A variety of daily buses leave frequently from Bangkok's Northern Bus Terminal (Mo Chit), offering varying choices of price, comfort and speed.

  • Rattling government buses make frequent stops at every minor township. The journey takes around 12 hrs and costs 400 to 800 Baht (express is more expensive).
  • Non-stop 24/32-seaters and 1st class buses such as Nakhon Chai Air provide larger seats and snacks; making the long trip more comfortable. They manage the trip around 9 hours and cost around 800 baht. Be cautious about the so-called "VIP" buses touted on Khao San Rd. They may be cheaper, but you may end up crammed into a 2nd class bus or worse. Reliable VIP buses like Sombat tour, New Viriya, Bangkok Busline with reclining seats can be booked online in advance, as well as through third party travel agents.

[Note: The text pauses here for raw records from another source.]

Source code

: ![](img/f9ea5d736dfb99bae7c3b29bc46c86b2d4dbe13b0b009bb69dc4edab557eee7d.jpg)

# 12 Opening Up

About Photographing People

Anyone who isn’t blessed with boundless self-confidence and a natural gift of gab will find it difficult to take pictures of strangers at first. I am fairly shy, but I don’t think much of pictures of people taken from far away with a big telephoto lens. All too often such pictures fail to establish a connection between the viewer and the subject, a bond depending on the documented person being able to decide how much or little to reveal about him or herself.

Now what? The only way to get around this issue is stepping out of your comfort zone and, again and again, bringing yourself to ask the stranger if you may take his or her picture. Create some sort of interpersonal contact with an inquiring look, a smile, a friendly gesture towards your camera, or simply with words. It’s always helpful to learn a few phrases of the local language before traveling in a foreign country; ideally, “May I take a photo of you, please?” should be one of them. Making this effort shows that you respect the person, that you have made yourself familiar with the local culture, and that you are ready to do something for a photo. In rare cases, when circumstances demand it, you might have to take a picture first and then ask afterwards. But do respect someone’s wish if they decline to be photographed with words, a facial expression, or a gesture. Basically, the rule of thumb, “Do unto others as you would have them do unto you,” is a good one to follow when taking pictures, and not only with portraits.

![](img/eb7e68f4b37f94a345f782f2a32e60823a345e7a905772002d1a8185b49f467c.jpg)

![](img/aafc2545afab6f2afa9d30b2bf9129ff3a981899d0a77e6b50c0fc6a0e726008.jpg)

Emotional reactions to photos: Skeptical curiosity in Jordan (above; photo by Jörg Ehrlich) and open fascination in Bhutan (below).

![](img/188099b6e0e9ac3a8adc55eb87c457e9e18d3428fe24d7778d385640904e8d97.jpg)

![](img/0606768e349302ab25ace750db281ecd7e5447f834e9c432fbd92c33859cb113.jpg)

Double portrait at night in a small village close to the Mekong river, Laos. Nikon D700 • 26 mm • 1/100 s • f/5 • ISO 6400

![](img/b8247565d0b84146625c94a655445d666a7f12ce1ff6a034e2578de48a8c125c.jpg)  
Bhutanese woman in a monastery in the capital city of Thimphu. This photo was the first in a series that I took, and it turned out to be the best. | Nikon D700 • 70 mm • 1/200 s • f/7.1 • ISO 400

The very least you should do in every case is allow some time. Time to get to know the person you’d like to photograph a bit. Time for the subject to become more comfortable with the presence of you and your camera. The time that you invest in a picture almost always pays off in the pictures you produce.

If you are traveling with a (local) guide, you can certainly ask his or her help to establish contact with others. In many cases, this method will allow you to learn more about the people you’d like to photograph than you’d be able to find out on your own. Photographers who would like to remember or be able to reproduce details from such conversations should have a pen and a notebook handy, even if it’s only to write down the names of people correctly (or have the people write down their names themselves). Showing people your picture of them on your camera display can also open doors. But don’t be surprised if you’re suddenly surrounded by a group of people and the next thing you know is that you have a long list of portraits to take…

At Arcade Bus Station, upon arrival, public songthaews wait near Terminal 3, adjacent to the road that bisects the two terminals. Look for local people getting into them, and ask the driver if he goes to your destination (don't forget to confirm the price). A shared trip to Tha Phae Gate (south edge of the old town) should cost 20 baht per person, though you may have to wait for a driver who agrees, and also this level of service means the vehicle will stop along the route to pick up and disembark passengers, as would a local bus service. Virtually all songthaews will pass Warorot Market (city centre, just after crossing the river), from where it's just 1 km walk to Tha Phae Gate, or numerous (see "Get around" section) songthaews to other areas.

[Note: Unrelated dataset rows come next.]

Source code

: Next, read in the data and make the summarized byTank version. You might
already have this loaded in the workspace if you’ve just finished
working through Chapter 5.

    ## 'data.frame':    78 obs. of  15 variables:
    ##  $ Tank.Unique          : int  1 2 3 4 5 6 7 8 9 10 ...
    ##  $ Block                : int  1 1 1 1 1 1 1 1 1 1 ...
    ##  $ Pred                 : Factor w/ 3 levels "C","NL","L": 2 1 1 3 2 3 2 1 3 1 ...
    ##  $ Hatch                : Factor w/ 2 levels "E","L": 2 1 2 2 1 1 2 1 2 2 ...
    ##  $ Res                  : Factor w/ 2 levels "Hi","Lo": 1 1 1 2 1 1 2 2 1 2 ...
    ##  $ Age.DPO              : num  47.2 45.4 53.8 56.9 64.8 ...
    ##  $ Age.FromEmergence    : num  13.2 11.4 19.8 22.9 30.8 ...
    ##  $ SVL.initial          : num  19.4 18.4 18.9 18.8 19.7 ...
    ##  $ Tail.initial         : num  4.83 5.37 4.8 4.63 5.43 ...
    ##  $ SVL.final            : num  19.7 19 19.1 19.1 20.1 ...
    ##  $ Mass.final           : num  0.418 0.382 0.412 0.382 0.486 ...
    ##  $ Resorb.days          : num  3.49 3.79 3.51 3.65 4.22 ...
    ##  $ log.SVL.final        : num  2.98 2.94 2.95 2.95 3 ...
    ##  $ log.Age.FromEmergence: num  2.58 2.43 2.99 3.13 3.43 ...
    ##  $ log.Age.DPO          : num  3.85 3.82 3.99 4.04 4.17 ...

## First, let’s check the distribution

Alternatively, you can charter the whole songthaew or take a tuk-tuk. The drivers will approach you once you've arrived and will ask as much as 80-100 baht to the city centre/Tha Phae Gate, showing you a bogus price list with "fixed" prices. Bargain, it's just 5-6 km, so the fair price for tuk-tuk there is 80-100 baht, and is not more than 120 baht even to the opposite side of the city. It may be difficult to bargain with these drivers, however. A good idea is to ignore them from the start, walk out to the nearby street, and catch a passing tuk-tuk/songthaew there. If your luggage is light, you can walk to the centre, but it's quite a long walk, as the Arcade bus station is located in the city's northeast outskirts. There is a small shopping center a block to the east of Arcade Bus Station terminal #3, with coffee shops, restaurants and a decently stocked smaller Rimping market, if you depart from Arcade and still have some time to kill.

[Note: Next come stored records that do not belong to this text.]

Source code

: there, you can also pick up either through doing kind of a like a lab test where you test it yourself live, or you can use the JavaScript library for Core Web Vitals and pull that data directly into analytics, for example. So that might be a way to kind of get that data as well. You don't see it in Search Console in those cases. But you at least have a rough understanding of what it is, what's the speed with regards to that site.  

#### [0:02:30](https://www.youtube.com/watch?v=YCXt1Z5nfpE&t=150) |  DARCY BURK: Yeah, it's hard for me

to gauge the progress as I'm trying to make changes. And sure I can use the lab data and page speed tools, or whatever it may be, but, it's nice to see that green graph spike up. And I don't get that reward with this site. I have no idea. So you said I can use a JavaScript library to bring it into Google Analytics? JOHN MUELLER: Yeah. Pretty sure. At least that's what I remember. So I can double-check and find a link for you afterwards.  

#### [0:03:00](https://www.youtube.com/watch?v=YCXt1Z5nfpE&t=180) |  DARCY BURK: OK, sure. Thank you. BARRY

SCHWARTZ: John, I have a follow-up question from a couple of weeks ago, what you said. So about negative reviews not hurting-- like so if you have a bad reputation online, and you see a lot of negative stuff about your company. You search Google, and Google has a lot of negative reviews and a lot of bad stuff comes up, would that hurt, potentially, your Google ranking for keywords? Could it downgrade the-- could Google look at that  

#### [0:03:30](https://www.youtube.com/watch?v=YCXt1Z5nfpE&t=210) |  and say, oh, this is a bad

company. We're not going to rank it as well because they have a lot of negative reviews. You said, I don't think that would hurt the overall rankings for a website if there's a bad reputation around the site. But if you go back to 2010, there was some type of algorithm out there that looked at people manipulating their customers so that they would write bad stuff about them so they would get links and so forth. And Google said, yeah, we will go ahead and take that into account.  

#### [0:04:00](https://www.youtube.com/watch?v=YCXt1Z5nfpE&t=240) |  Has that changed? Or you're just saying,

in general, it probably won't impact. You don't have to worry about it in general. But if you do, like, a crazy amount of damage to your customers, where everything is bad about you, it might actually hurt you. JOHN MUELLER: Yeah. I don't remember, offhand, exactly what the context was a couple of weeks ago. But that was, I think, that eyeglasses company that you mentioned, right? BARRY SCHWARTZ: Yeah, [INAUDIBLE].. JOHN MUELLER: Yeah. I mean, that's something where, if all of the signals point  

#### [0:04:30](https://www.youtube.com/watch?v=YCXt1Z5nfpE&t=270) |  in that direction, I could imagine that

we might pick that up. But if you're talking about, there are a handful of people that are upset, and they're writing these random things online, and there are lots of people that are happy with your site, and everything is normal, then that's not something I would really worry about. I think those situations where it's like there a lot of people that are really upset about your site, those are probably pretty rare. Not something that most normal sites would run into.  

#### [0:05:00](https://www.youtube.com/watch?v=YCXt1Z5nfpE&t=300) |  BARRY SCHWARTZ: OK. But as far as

Songthaew touts may ask foreign tourists for an outrageous 150 baht per person for a shared ride to town. Challenged, they may drop to 100 baht, but standard fare is 20-30 baht for shared (not privately reserved) transportation at a sedate pace. Similar prices are demanded by tuk-tuk drivers, though those are more expensive to operate. 80-100 THB from Arcade to the moat area is common and not unreasonable, and is faster unless during rush hour. The main point is to be clear on whether you are hiring for a point-to-point transportation, or simply as one or more passengers with stops along the route. The former is faster (sometimes) and better for a group, the latter is per passenger as a charge and may meander a bit. Some drivers will agree to a larger fee, but then stop along the way, anyways. Best to relax and take things as they come.

By train

Services from Bangkok's train station in Hua Lamphong[174] leave on a regular daily schedule [175] and take 14-16 hours to reach Chiang Mai. If you go by night train (recommended), try to choose one which arrives late to get an opportunity to see the landscapes. They are really impressive, with bridges, forest, villages and fields.

Daytime services leave at 08:30, and 14:30 with second-class (281 baht) and third-class (121 baht) carriages. The seats in each class differ in softness and width and become uncomfortable after 10+ hours.